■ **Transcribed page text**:
——
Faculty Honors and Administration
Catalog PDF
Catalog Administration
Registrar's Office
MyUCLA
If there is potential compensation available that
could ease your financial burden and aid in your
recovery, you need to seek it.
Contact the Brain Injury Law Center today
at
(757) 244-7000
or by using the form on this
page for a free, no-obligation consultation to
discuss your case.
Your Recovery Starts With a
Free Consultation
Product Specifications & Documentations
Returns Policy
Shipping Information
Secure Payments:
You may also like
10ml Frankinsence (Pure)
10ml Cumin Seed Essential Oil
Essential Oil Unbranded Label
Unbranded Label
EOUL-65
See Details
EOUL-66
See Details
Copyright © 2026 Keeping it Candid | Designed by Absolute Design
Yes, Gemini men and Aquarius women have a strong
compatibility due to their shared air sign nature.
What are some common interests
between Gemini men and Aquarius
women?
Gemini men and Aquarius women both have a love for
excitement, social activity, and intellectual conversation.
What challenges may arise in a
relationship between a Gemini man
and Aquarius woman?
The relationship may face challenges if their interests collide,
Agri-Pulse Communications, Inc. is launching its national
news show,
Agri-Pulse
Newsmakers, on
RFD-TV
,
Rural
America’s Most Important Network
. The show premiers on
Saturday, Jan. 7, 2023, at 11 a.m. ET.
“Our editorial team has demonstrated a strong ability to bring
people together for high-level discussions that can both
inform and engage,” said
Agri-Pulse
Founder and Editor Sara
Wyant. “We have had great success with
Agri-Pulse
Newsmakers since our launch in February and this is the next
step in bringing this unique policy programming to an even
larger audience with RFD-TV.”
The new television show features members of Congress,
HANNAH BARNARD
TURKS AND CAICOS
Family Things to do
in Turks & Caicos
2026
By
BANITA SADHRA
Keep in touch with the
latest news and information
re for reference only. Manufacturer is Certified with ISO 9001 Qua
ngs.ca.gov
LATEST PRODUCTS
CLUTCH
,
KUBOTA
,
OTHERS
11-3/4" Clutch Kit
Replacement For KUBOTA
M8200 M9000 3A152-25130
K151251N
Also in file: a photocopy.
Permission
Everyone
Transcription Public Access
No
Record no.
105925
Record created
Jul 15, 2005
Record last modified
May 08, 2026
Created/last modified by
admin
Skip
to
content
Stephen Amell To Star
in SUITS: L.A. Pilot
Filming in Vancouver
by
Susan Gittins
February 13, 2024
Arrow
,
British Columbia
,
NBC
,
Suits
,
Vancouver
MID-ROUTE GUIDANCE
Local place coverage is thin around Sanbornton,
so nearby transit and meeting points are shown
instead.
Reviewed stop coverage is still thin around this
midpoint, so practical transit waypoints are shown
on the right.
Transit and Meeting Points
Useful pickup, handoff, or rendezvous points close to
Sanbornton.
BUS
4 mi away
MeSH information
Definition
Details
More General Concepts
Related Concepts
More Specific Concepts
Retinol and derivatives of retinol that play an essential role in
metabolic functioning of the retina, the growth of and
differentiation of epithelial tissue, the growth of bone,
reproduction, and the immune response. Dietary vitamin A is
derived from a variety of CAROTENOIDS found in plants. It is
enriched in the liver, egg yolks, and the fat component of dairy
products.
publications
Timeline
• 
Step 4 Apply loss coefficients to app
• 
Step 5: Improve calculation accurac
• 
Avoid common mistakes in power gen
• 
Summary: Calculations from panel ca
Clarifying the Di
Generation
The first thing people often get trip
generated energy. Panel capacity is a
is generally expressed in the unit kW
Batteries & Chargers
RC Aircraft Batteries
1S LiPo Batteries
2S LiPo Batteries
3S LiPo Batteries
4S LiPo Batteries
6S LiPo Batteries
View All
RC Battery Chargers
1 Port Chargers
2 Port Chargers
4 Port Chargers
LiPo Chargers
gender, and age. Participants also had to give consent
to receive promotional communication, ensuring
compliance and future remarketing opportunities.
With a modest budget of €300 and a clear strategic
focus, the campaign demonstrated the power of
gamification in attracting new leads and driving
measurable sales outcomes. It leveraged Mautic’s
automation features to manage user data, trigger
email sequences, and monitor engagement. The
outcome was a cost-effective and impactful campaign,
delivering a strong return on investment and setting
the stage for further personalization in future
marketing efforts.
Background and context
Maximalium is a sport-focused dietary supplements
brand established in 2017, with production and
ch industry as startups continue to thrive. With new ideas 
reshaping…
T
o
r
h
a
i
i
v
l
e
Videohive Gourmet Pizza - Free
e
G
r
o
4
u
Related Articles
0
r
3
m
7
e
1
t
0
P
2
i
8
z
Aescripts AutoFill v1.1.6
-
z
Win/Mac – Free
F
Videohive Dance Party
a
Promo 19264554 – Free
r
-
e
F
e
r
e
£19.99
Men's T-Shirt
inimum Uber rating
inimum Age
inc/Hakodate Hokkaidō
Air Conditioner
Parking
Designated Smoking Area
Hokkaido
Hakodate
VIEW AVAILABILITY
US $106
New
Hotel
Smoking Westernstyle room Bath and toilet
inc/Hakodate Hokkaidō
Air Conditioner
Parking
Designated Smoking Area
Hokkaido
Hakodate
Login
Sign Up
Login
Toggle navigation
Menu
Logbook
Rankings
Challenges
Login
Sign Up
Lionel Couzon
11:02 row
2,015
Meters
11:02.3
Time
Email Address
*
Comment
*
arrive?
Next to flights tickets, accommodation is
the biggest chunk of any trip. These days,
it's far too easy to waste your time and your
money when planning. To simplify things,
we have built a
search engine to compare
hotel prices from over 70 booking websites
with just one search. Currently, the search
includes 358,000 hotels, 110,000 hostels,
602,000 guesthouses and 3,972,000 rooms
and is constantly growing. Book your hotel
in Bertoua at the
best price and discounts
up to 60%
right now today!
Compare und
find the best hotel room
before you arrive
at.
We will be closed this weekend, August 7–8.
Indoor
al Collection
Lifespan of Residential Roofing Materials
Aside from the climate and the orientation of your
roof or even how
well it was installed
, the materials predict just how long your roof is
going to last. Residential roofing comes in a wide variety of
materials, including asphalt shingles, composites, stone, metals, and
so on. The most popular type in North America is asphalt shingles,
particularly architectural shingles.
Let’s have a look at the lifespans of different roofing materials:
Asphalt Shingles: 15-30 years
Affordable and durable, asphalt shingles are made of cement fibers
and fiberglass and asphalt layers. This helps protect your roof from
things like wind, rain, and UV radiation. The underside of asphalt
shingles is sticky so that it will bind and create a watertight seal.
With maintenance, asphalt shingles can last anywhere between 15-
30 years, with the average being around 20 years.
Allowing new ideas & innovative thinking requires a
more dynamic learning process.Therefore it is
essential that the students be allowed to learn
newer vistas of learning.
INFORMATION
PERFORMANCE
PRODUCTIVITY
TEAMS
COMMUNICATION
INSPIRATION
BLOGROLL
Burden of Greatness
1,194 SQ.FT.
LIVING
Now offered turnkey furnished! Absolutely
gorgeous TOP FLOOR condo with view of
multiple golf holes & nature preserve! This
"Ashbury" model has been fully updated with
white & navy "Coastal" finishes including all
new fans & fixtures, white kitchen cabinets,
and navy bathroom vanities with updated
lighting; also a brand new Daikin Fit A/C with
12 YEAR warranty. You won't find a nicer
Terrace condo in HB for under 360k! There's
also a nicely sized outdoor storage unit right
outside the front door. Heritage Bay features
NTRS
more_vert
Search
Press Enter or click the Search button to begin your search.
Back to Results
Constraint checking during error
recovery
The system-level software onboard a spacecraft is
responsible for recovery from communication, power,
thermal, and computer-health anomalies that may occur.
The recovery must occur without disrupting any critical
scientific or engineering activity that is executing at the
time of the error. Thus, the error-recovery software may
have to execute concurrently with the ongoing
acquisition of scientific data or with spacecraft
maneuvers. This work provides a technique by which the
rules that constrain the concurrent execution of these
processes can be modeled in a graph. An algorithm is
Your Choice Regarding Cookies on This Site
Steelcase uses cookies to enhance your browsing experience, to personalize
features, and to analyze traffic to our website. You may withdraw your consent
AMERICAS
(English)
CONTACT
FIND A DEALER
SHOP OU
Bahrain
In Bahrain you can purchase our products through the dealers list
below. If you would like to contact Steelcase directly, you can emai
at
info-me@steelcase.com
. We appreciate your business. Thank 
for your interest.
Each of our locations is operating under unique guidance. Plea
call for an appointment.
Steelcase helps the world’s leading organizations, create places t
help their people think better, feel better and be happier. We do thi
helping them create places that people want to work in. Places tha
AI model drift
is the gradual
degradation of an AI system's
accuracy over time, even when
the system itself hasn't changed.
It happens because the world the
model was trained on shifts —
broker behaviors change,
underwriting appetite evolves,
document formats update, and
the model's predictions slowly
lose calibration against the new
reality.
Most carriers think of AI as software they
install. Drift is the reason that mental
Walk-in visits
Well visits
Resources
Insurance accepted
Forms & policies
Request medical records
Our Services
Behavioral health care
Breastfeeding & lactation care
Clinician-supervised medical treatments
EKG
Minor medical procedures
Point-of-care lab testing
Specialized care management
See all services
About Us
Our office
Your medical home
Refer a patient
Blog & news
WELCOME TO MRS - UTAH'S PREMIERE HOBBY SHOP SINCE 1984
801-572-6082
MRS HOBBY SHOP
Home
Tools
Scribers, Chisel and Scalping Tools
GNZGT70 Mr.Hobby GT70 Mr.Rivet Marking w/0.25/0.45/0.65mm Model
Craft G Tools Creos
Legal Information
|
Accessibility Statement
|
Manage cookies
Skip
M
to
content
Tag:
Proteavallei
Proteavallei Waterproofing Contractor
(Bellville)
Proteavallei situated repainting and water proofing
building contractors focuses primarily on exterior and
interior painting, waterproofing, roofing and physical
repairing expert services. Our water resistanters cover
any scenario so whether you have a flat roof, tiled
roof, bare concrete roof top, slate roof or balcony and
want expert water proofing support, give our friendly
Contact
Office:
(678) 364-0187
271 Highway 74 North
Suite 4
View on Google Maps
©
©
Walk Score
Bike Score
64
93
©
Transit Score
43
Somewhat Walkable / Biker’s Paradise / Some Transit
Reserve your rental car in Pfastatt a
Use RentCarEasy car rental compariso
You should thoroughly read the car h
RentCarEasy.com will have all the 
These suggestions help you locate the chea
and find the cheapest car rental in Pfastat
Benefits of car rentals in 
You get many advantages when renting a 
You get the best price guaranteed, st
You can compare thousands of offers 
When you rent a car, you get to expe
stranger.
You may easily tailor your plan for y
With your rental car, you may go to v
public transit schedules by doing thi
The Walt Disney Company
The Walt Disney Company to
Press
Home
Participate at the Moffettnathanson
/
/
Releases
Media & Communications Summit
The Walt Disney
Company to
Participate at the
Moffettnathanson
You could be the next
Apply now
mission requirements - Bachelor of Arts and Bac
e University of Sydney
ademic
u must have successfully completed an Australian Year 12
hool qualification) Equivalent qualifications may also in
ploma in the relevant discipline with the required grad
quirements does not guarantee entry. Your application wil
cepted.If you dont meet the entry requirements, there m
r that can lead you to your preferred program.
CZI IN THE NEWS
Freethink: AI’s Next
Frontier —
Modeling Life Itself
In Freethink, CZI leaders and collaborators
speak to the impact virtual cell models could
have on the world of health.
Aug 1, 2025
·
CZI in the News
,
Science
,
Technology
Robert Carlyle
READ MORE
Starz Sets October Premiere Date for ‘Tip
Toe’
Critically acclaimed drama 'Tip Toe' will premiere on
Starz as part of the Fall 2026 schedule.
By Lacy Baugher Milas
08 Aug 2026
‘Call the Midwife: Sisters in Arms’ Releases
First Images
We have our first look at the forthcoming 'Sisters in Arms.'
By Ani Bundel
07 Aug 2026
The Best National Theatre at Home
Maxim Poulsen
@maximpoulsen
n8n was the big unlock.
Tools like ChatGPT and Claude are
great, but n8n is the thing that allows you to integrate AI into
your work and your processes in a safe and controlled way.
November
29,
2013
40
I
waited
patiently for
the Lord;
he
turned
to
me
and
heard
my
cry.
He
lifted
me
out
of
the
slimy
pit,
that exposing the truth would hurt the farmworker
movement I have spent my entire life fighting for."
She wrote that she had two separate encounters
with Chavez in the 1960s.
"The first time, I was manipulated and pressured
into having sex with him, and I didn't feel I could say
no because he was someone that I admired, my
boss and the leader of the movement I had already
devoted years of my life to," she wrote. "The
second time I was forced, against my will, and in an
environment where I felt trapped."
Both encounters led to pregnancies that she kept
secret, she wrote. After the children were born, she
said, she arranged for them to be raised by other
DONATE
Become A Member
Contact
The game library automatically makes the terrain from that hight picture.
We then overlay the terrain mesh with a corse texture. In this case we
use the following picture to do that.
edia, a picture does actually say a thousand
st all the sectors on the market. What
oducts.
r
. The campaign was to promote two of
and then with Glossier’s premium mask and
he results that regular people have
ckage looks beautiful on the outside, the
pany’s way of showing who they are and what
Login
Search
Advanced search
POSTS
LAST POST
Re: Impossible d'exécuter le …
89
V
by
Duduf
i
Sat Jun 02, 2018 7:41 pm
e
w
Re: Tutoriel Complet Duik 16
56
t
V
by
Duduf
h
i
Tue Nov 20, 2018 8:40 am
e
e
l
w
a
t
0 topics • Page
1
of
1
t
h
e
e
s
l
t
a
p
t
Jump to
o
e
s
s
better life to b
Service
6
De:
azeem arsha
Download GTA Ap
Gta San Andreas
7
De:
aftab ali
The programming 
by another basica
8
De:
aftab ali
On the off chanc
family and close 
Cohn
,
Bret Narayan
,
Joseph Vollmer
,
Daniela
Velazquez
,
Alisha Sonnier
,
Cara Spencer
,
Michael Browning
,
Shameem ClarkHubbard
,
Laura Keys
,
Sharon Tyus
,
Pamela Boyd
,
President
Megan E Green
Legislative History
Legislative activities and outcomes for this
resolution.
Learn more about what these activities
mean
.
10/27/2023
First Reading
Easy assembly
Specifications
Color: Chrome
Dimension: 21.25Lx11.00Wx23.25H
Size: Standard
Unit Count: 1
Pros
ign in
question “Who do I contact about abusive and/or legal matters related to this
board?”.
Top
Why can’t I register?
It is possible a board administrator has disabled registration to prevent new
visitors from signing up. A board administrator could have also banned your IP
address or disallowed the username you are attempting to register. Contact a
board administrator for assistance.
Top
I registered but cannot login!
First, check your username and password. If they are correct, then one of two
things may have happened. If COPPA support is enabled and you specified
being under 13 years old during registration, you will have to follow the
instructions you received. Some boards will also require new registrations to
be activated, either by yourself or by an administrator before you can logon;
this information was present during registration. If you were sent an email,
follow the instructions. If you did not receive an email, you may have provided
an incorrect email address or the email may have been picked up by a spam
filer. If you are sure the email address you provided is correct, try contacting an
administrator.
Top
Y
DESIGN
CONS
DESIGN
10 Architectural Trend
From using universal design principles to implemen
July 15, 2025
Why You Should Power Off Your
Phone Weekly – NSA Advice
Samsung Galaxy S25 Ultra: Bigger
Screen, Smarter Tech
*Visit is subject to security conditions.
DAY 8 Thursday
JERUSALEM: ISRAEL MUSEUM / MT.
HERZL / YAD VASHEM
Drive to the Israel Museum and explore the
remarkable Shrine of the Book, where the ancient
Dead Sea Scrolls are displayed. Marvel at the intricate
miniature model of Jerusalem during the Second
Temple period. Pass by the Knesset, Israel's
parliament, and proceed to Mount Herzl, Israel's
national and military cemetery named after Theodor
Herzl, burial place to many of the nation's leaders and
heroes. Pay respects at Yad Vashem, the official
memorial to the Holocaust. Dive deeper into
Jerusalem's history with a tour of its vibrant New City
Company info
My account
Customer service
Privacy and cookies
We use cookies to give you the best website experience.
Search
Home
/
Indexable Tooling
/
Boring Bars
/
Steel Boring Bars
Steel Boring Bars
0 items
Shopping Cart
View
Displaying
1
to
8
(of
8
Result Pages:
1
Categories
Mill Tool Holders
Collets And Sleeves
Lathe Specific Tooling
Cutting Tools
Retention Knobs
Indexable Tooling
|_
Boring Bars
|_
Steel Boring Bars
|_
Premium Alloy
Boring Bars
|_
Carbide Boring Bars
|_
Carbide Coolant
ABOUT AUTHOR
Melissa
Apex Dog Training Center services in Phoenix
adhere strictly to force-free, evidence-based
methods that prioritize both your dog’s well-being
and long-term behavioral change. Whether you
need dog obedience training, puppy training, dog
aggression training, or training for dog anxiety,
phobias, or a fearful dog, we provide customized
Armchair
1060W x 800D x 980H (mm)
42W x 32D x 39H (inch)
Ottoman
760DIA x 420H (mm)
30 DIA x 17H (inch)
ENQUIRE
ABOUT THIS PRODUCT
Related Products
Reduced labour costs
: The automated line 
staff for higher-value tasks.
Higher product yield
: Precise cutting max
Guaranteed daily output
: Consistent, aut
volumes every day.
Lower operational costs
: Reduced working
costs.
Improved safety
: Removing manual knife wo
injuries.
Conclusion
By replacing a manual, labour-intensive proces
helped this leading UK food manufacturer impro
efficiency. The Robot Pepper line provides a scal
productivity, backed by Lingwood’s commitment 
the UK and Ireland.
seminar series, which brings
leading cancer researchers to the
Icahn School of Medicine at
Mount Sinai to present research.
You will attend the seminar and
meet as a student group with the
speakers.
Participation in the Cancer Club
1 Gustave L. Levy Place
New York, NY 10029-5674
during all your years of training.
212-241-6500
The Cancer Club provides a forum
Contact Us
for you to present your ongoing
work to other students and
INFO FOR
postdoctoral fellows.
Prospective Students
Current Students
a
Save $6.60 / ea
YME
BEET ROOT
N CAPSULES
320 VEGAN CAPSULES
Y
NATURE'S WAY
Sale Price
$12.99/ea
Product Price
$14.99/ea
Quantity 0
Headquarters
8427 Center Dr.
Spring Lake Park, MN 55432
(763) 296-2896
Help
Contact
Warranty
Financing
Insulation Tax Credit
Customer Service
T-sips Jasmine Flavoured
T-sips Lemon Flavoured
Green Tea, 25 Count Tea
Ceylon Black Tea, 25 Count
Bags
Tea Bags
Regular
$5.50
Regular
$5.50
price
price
——
■ **What is expected**: Reproduce the material from its first line through the line containing "or by using the form on this", switching "financial burden" to "financial strain" and keeping everything else unchanged.

■ **Answer box**:
Faculty Honors and Administration
Catalog PDF
Catalog Administration
Registrar's Office
MyUCLA
If there is potential compensation available that
could ease your financial strain and aid in your
recovery, you need to seek it.
Contact the Brain Injury Law Center today
at
(757) 244-7000
or by using the form on this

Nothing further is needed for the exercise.